__Exercise details__: Give back exactly the lines of the entries below from the line with "elements and asks the following questions" to the line with "nursing process in their work?", inclusive, and only those.

__Material shown__:
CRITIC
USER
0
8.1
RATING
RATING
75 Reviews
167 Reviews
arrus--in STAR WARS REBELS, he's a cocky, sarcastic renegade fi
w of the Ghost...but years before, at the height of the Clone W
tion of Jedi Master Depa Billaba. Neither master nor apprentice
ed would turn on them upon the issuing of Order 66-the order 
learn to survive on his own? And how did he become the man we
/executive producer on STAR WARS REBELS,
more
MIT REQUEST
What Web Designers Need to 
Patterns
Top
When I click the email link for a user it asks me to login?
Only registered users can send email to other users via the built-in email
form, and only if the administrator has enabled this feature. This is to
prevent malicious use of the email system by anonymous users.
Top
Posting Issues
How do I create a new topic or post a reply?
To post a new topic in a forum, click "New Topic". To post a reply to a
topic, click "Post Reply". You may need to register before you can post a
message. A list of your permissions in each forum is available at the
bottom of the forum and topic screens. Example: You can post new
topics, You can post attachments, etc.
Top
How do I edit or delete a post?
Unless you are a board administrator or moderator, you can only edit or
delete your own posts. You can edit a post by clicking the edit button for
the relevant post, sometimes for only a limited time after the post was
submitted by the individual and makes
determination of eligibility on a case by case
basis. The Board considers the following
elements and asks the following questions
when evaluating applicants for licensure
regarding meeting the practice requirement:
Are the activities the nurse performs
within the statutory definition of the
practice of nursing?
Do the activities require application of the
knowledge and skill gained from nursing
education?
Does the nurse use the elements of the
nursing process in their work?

--

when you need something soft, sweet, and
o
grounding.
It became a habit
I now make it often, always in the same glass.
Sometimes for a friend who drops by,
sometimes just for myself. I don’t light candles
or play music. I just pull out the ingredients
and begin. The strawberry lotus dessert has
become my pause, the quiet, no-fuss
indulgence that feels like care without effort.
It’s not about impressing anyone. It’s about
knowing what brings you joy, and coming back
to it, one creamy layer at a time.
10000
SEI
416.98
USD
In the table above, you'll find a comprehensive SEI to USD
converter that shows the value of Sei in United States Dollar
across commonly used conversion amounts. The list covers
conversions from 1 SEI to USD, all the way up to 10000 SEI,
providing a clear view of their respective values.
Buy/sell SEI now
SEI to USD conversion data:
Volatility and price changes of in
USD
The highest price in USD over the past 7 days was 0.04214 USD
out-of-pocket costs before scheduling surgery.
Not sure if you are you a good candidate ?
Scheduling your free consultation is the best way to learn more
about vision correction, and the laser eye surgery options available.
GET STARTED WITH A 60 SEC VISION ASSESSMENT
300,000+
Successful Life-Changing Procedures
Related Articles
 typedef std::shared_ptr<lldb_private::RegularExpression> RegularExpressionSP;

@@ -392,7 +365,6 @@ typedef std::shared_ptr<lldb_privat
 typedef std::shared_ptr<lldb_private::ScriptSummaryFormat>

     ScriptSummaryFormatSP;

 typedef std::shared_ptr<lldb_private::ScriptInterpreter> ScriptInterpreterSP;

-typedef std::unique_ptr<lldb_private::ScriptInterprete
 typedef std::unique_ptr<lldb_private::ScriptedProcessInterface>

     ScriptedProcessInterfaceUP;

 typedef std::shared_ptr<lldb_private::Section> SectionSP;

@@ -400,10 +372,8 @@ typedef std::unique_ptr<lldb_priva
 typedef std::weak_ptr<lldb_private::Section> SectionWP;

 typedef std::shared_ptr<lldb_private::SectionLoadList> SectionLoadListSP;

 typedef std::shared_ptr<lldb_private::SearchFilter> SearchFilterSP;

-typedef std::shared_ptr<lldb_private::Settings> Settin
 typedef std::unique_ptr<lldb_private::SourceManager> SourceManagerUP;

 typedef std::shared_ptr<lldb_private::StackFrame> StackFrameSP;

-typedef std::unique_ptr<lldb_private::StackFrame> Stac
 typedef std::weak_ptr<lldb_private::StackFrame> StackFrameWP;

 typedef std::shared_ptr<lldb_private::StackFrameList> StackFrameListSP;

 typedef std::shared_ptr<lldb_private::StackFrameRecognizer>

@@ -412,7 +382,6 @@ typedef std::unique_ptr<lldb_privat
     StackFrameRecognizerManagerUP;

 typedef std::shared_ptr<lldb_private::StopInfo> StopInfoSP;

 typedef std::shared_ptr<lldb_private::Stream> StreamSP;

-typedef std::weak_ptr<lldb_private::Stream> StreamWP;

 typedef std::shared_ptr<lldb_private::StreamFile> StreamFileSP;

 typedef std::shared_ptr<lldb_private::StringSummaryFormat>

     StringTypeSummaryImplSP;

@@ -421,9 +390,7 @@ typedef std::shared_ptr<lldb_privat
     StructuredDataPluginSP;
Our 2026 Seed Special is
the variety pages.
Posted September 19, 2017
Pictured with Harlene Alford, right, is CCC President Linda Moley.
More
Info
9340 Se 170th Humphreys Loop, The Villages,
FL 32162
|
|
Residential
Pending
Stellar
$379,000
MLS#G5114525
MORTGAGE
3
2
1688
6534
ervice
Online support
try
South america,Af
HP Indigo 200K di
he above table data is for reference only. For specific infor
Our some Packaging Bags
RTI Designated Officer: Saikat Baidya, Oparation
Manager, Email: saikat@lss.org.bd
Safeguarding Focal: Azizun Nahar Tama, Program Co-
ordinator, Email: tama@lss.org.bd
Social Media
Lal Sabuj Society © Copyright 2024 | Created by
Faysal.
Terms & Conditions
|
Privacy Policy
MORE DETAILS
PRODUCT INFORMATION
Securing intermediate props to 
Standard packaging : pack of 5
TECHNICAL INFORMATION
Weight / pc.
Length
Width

* * *

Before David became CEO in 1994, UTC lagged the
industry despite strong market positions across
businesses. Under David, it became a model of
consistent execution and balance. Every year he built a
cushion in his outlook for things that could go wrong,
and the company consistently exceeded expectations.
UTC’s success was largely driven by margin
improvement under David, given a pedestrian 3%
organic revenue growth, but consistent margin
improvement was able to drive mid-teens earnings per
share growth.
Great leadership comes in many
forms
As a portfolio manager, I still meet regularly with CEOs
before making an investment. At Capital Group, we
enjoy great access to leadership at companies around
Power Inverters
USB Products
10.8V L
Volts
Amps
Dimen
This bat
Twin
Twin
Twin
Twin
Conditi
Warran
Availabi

__Finished exercise__:
elements and asks the following questions
when evaluating applicants for licensure
regarding meeting the practice requirement:
Are the activities the nurse performs
within the statutory definition of the
practice of nursing?
Do the activities require application of the
knowledge and skill gained from nursing
education?
Does the nurse use the elements of the
nursing process in their work?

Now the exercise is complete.